In SE Asia I had to fix electrical systems in the monsoons to keep battle ready.

My utmost respect to Son2 for doing his duty with GA Power. I think about those folks every time it storms.

:vs_clap:


----------



## rice paddy daddy (Jul 17, 2012)

Update #2.
After daylight, I walked the property. Except for the woods out back - trees were dancing wildly in the wind. Fences OK, animals OK, no trees down that I could see.
One good thing - the 14 year old used camper trailer I bought doesn't leak. :vs_peace:

Winds increased and at 8:30 AM we lost power. Okefenokee Rural Electric is our power company and they are usually quick to restore power as soon as the wind gets low enough for them to safely get up in the overhead buckets. No so today. After 6 hours without power, I went to the generator. FAIL. Rubber gasket holding fuel line in bottom of tank disintegrated and leaking. Tried fixing it with Permatex gasket compound. FAIL. :vs_mad:
Power was restored just a few minutes ago.

Now, it's time to shower up and eat.
See ya later.


----------



## Slippy (Nov 14, 2013)

rice paddy daddy said:


> Update #2.
> After daylight, I walked the property. Except for the woods out back - trees were dancing wildly in the wind. Fences OK, animals OK, no trees down that I could see.
> One good thing - the 14 year old used camper trailer I bought doesn't leak. :vs_peace:
> 
> ...


Just got a text from Son2, his crew is in Tifton, GA not too far from you RPD.


----------



## Steve40th (Aug 17, 2016)

I am in Charleston, and we barely got any rain, thank God. But, I did clean most of the gutters I was able to reach prior to it coming.


----------



## Targetshooter (Dec 4, 2015)

we here in NC are starting to get high winds and a lot more heavy rain , the news said , 5 to 8 inched of rain and wind gust up to 55 mph , it's very windy out now . I hope we keep our power , if not we are ready . the ground is all ready very wet , trees have been falling down all day , we are just going to sit back and wait it out .


----------



## jim-henscheli (May 4, 2015)

@targetshooter; your in the peadmont right? My people are up around old fort. I have not heard form them in a bit..


----------



## rice paddy daddy (Jul 17, 2012)

Slippy said:


> Just got a text from Son2, his crew is in Tifton, GA not too far from you RPD.


They are probably using Tifton as a base.

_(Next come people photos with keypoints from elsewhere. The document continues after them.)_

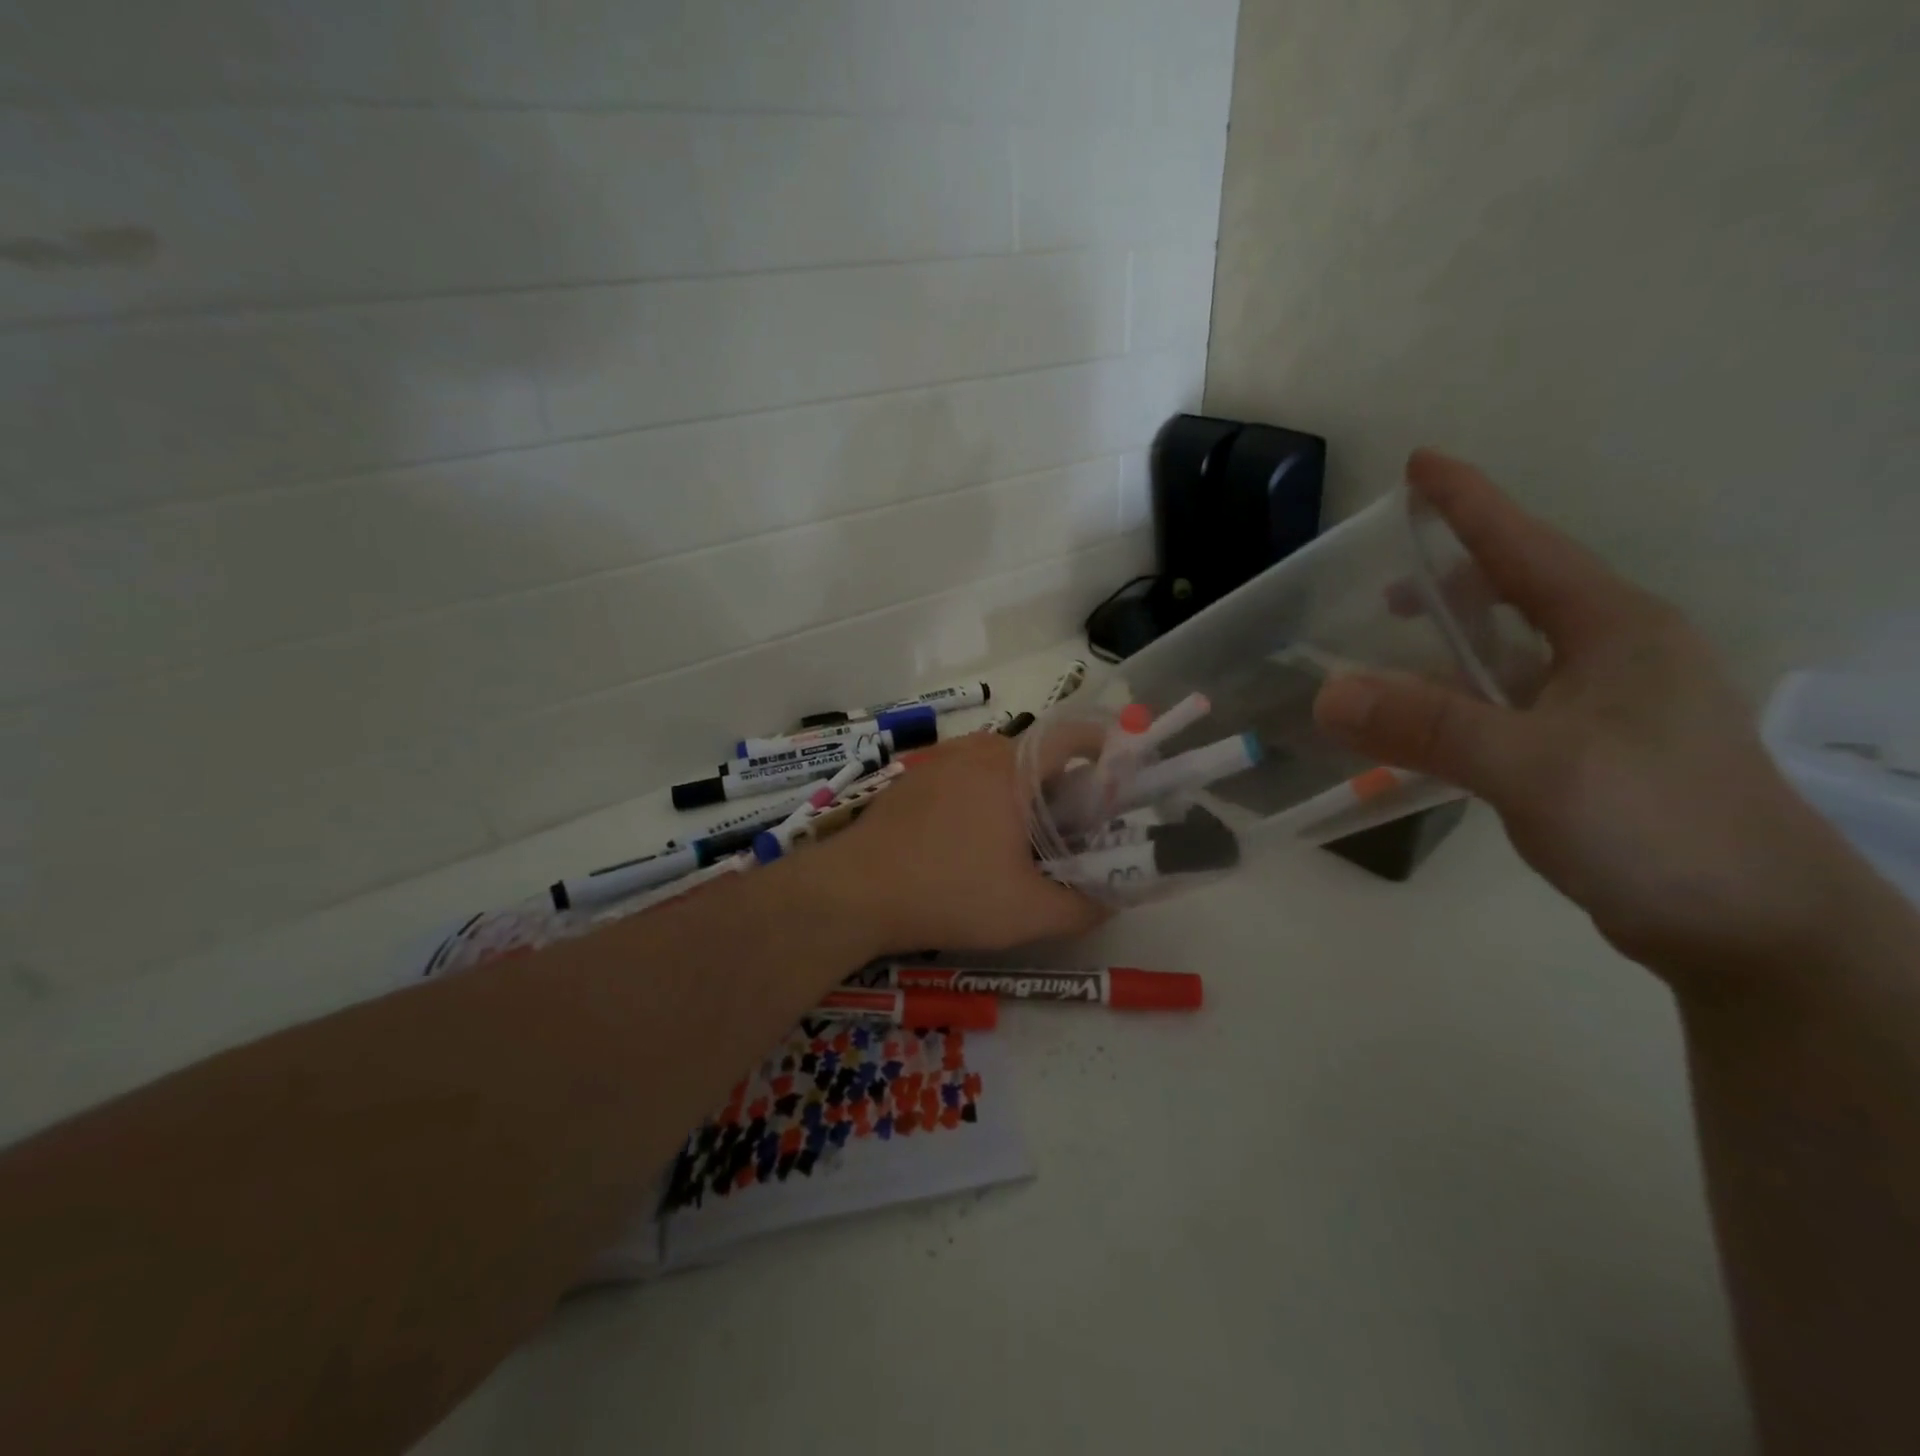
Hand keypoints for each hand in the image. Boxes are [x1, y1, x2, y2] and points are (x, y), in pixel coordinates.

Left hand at [808, 731, 1107, 955]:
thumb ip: (1082, 907)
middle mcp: (976, 751)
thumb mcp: (1028, 913)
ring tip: (1024, 841)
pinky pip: (963, 777)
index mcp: (1012, 767)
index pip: (1072, 734)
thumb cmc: (949, 893)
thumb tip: (1110, 900)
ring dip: (1021, 793)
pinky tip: (972, 843)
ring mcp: (938, 763)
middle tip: (1073, 830)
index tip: (1120, 775)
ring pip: (998, 766)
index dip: (1105, 745)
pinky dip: (984, 798)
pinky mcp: (912, 782)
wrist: (854, 892)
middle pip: (1036, 754)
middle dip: (1063, 785)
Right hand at [1314, 449, 1873, 987]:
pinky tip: (1426, 728)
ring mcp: (1608, 707)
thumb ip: (1428, 727)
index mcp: (1613, 629)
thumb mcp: (1534, 767)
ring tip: (1390, 656)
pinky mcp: (1594, 754)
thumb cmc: (1658, 823)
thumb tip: (1326, 694)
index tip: (1419, 464)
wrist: (1756, 929)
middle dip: (1452, 580)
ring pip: (1511, 656)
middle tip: (1384, 582)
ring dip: (1449, 651)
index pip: (1524, 546)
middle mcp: (1614, 655)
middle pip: (1519, 594)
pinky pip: (1509, 707)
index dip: (1468, 503)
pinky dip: (1459, 704)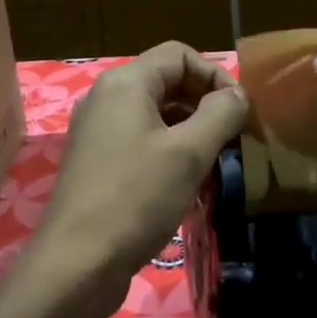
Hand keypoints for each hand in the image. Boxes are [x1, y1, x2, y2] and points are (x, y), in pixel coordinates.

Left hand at [27, 42, 246, 317]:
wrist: (77, 264)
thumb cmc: (136, 199)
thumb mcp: (189, 153)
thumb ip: (220, 113)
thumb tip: (237, 94)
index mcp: (124, 84)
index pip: (179, 54)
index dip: (215, 75)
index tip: (239, 111)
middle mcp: (106, 99)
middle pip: (166, 81)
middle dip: (204, 102)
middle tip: (234, 136)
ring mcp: (98, 133)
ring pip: (155, 114)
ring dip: (190, 128)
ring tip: (216, 159)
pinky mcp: (98, 164)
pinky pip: (141, 141)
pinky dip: (169, 150)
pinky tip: (188, 181)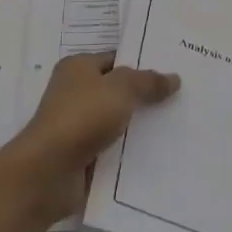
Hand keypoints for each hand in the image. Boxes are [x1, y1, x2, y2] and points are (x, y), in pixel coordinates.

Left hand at [9, 52, 179, 220]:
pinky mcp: (82, 156)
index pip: (116, 59)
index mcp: (78, 67)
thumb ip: (148, 81)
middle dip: (145, 97)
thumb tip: (174, 78)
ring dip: (140, 127)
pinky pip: (113, 149)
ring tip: (177, 126)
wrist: (49, 172)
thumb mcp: (121, 89)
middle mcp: (75, 93)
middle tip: (182, 98)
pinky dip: (130, 152)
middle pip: (118, 91)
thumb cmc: (82, 116)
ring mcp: (77, 126)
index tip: (173, 71)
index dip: (142, 64)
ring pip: (118, 121)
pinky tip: (158, 154)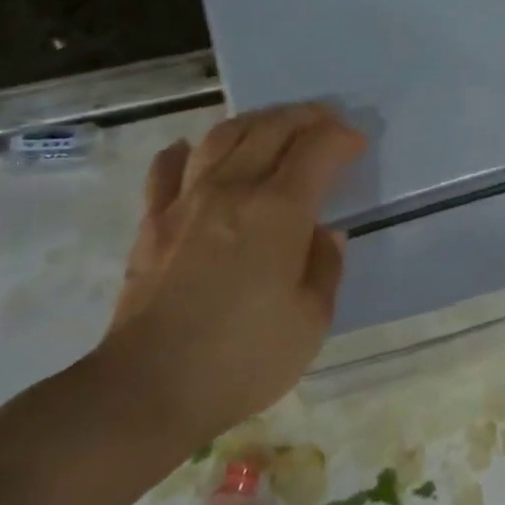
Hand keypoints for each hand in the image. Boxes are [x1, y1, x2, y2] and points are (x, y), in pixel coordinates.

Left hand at [96, 103, 365, 454]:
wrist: (149, 388)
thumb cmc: (243, 358)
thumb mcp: (311, 321)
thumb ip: (325, 267)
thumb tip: (324, 233)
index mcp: (279, 211)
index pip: (317, 151)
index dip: (341, 139)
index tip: (356, 143)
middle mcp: (233, 190)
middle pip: (270, 130)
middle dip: (304, 117)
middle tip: (324, 119)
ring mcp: (186, 202)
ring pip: (222, 137)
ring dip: (254, 121)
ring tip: (272, 124)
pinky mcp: (152, 223)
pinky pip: (167, 170)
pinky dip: (185, 152)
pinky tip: (193, 151)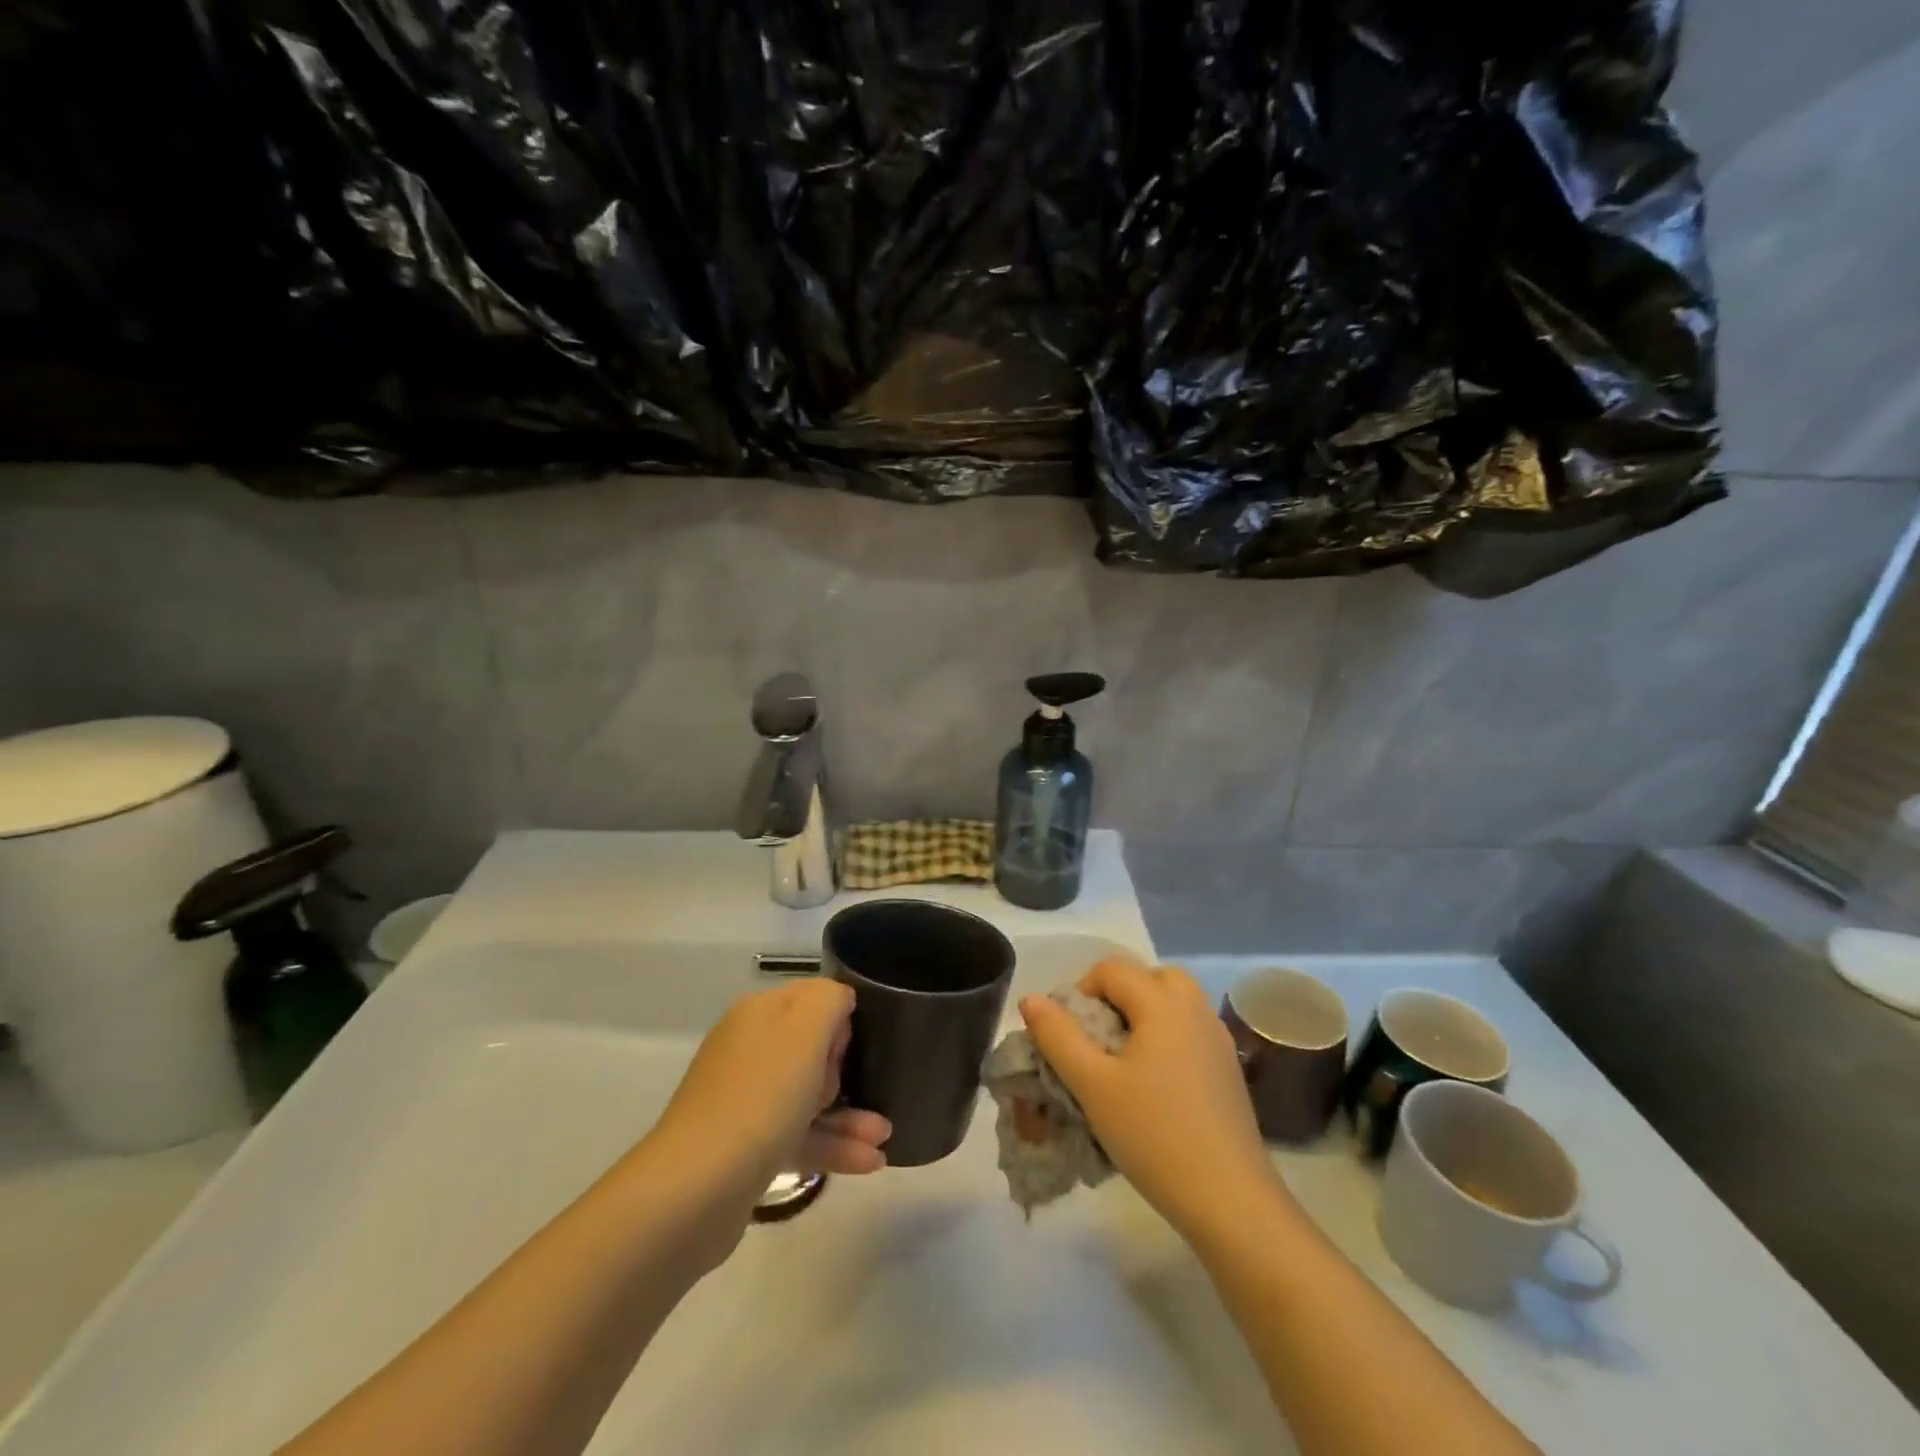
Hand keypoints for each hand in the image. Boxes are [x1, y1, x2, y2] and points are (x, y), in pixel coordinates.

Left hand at [653, 979, 890, 1194]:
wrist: (696, 1189)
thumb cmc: (761, 1096)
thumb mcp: (806, 1029)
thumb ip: (830, 999)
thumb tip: (840, 1002)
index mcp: (758, 1014)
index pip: (811, 998)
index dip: (839, 1019)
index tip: (853, 1047)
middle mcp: (748, 1049)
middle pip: (811, 1048)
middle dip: (844, 1068)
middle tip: (855, 1085)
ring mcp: (744, 1100)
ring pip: (807, 1096)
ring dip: (849, 1113)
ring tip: (885, 1134)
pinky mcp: (746, 1148)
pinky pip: (799, 1136)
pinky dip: (833, 1145)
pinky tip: (870, 1161)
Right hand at [1020, 958, 1286, 1240]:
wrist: (1230, 1201)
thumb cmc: (1154, 1135)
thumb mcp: (1092, 1085)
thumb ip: (1058, 1036)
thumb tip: (1031, 999)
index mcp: (1162, 1003)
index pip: (1112, 970)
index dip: (1081, 991)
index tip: (1069, 1035)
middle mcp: (1195, 1009)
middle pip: (1151, 977)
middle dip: (1119, 997)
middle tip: (1100, 1037)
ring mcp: (1218, 1039)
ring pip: (1175, 1003)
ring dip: (1145, 1015)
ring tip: (1124, 1060)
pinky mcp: (1229, 1069)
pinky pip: (1191, 1031)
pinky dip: (1168, 1037)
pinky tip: (1155, 1085)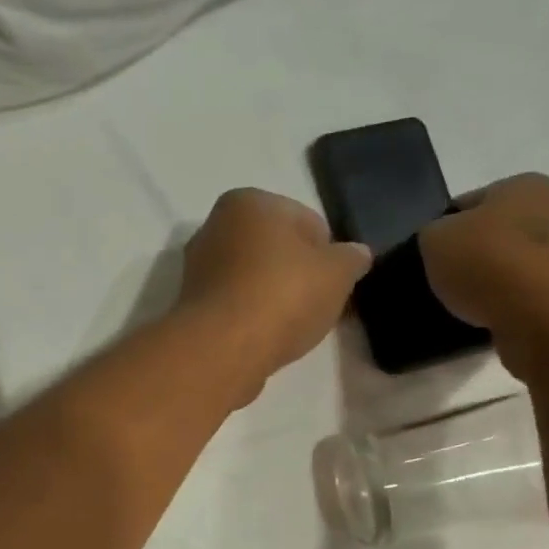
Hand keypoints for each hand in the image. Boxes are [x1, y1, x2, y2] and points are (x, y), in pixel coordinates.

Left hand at [178, 189, 371, 399]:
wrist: (222, 348)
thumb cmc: (283, 294)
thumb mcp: (337, 272)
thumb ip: (351, 258)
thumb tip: (357, 254)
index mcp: (248, 201)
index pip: (306, 221)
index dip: (328, 253)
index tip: (335, 283)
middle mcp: (215, 225)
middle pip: (275, 249)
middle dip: (298, 273)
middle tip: (317, 305)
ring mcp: (198, 267)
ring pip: (253, 278)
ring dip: (274, 296)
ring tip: (291, 325)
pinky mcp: (191, 305)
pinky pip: (235, 304)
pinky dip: (252, 316)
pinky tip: (265, 336)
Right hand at [418, 173, 548, 380]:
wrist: (545, 318)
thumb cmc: (488, 262)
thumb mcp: (434, 238)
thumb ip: (432, 234)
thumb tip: (442, 245)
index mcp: (524, 185)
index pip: (467, 203)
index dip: (441, 229)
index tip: (427, 255)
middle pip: (490, 235)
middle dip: (466, 257)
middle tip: (439, 281)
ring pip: (505, 267)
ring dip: (484, 283)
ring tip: (460, 305)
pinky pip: (520, 296)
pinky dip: (501, 306)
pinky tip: (484, 318)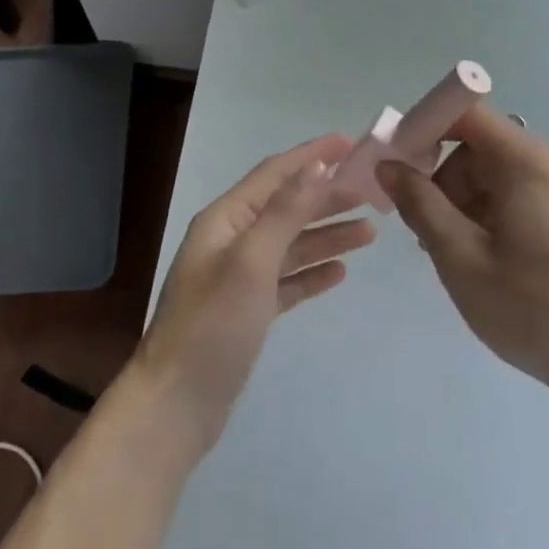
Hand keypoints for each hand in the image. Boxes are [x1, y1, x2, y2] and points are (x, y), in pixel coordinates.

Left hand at [135, 135, 373, 456]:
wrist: (176, 404)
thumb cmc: (213, 324)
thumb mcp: (252, 260)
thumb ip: (286, 212)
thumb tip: (316, 165)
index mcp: (226, 219)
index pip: (275, 174)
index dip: (311, 156)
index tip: (351, 144)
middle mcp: (231, 240)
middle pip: (286, 207)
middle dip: (327, 197)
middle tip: (372, 193)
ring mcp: (238, 277)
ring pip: (290, 244)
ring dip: (326, 235)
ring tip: (369, 231)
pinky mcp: (247, 311)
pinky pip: (286, 280)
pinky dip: (311, 273)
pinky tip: (339, 272)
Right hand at [378, 107, 548, 397]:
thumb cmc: (531, 308)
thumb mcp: (460, 257)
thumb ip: (419, 203)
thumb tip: (389, 166)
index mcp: (530, 163)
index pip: (468, 115)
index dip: (427, 129)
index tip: (402, 167)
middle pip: (485, 145)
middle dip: (448, 177)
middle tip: (430, 227)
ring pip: (504, 171)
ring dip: (471, 198)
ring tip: (460, 251)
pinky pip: (528, 192)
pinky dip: (498, 209)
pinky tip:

There will be a LOT of work throughout the whole area.
The actual center passed south of Tifton by not very far, heading to Waycross which is maybe 60 miles east on US 82.
Waycross got hit pretty hard, from what I saw on the Jacksonville news.

The Jax news also mentioned there were over 100,000 people without power in the area around Tallahassee. It wouldn't be that far for your son's crew to drop down there, either.


----------



## MaterielGeneral (Jan 27, 2015)

rice paddy daddy said:


> Update #2.
> After daylight, I walked the property. Except for the woods out back - trees were dancing wildly in the wind. Fences OK, animals OK, no trees down that I could see.
> One good thing - the 14 year old used camper trailer I bought doesn't leak. :vs_peace:
> 
> ...


First, very glad everything is well with you RPD. If I would of saw this thread earlier I would of had some prayers heading your way. But, the big but, PMCS. When is the last time you (every one, me included) have done Preventive Maintenance Checks and Service on your equipment, at least your essential equipment? Learn by RPD's generator malfunction!


----------



## tango (Apr 12, 2013)

RPD, glad to hear you did not suffer from the storm.


----------



## Operator6 (Oct 29, 2015)

I converted everything(minus weedeater) I have to propane. I highly recommend it.


----------



## A Watchman (Sep 14, 2015)

Operator6 said:


> I converted everything(minus weedeater) I have to propane. I highly recommend it.


It's not practicable for most.


----------



## Operator6 (Oct 29, 2015)

A Watchman said:


> It's not practicable for most.


Sure it is, it's not complicated and it's not cost prohibitive. Fuel can be stored virtually forever without degradation.


----------



## Targetshooter (Dec 4, 2015)

jim-henscheli said:


> @targetshooter; your in the peadmont right? My people are up around old fort. I have not heard form them in a bit..


I am 30 min west of Ft Bragg , 45 min from I 95 , yes Piedmont , " sand hills " central part of the state " as they call it .


----------



## Targetshooter (Dec 4, 2015)

Things went very well for us last night , a few tress are down , we didn't lose power , so we are happy and very thank full .


----------



## Auntie (Oct 4, 2014)

Glad the damage is minimal!


----------



## Illini Warrior (Jan 24, 2015)

Operator6 said:


> Sure it is, it's not complicated and it's not cost prohibitive. Fuel can be stored virtually forever without degradation.


and a WHOLE lot safer ....

one of the things I gave Walking Dead credit for - the one episode where they blew up a large propane storage tank .... usual Hollyweird BS is to just shoot it and it blows ... TWD actually gave it some reality by igniting it with a fireworks rocket ....


----------



## Mad Trapper (Feb 12, 2014)

Glad all seemed to weather the storm well.

RPD, sorry to hear the problem with the gennie, I'm sure you'll have it fixed for next time when you might really need it. Did you consider a "Macgyver" fix with an old inner tube for a gasket? 

I've also used motorcycle tanks with gravity feed for fuel sources. One time, it looked funny going down the road, with a MC tank bungee strapped to the roof of an old F250. Back in the day all the PU had carbs and not FI.

P.S. looks like the storm will miss me altogether, I'm a few hours drive north of the ocean


----------



## sideKahr (Oct 15, 2014)

Happy to hear that all is well.


----------